AUFGABE >>
Beantworten Sie anhand des Seitenauszugs die folgenden Fragen.
(a) Welcher Teil der Terminator-Filmreihe trägt den Titel „Rebellion der Maschinen“?
(b) Wozu führt die verselbstständigte künstliche Intelligenz im fiktionalen Filmuniversum?
(c) Welche Art von Organisation hat Elon Musk gegründet, und was soll sie tun?

SEITENAUSZUG >>
Adaptiv und selbstlernend: Künstliche Intelligenz in der Schule
19
Apr

Rebellion der Maschinen – der Titel des dritten Teils der beliebten Terminator Filmreihe spielt auf martialische Art mit einer Grundangst der digitalisierten Gesellschaft: Was passiert, wenn künstliche Intelligenz sich verselbstständigt und gegen den Menschen richtet? Im fiktionalen Filmuniversum führt dies zu jeder Menge Zerstörung und einer Art Apokalypse. In der Realität gibt es durchaus prominente Stimmen die genau davor warnen. Unter ihnen beispielsweise Tesla- und SpaceX-Chef Elon Musk, der extra eine Nonprofit-Organisation gegründet hat, die künstliche Intelligenz auf Open-Source-Basis so entwickeln soll, dass sie keinen Schaden anrichten kann.

Extrahierte Datensätze
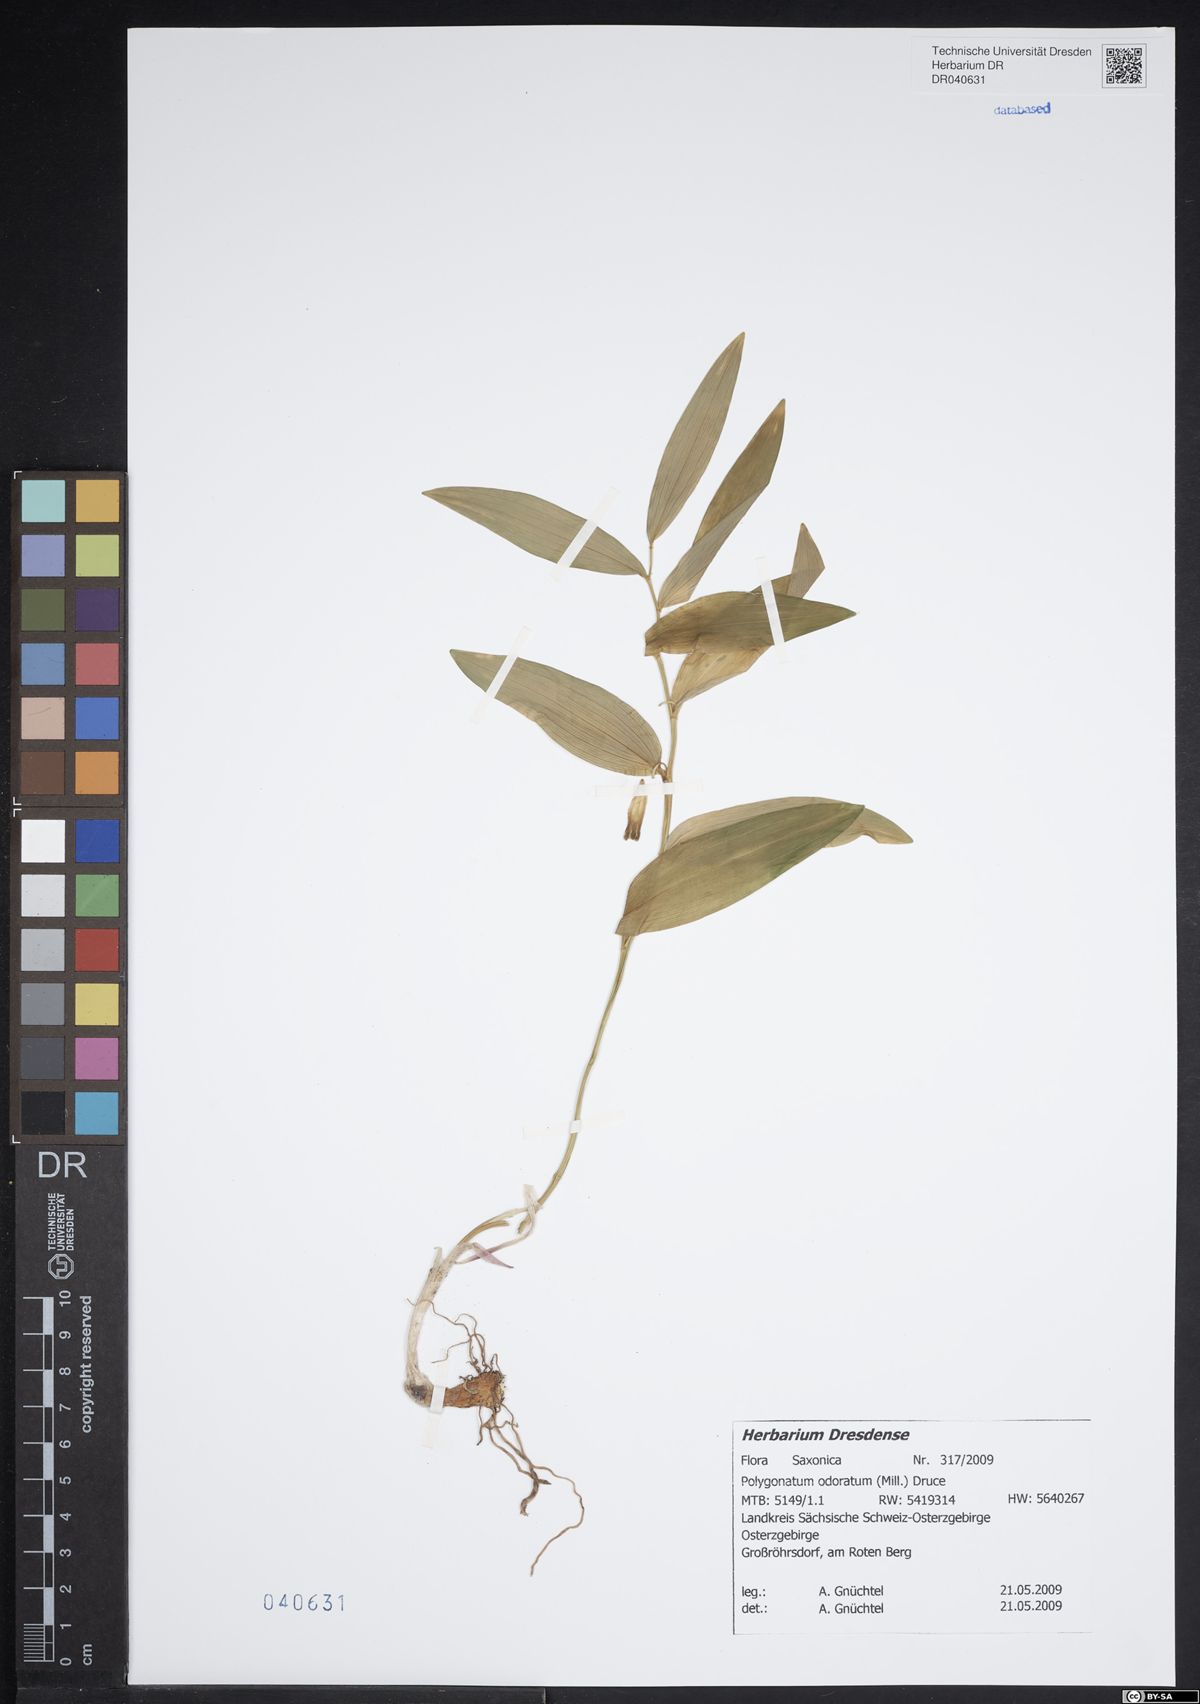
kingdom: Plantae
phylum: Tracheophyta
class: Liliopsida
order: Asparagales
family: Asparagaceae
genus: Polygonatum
* * *
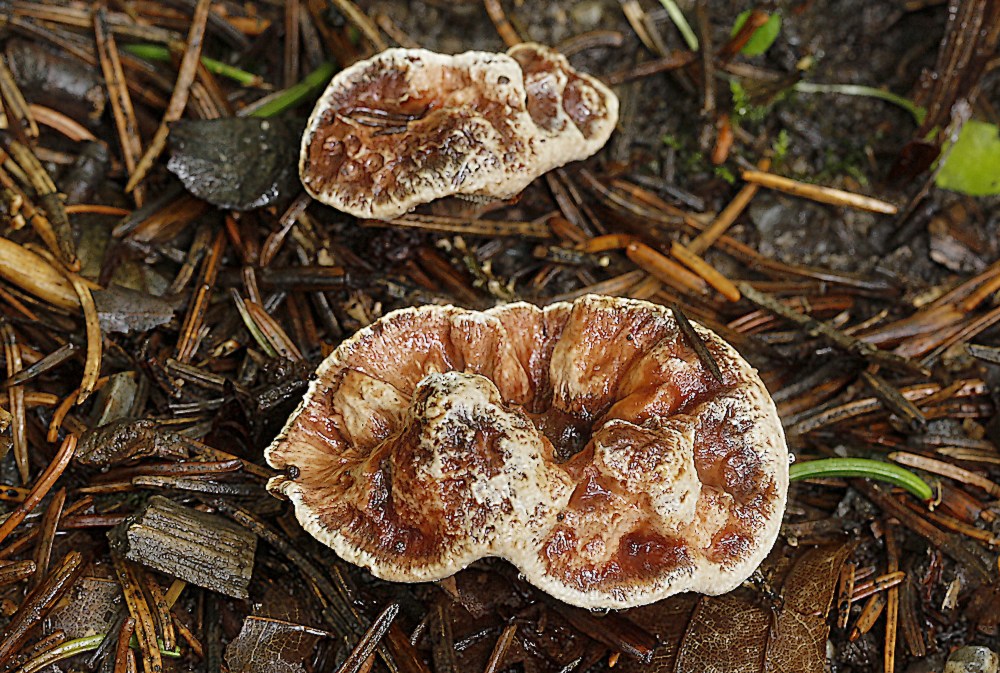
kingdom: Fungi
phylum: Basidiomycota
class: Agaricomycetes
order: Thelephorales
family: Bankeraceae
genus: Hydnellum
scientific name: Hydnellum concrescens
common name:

SCHRIFTLICHE LÖSUNG >>
(a) Es ist der dritte Teil der Filmreihe.
(b) Sie führt zu jeder Menge Zerstörung und einer Art Apokalypse.
(c) Er hat eine Nonprofit-Organisation gegründet, die künstliche Intelligenz auf Open-Source-Basis so entwickeln soll, dass sie keinen Schaden anrichten kann.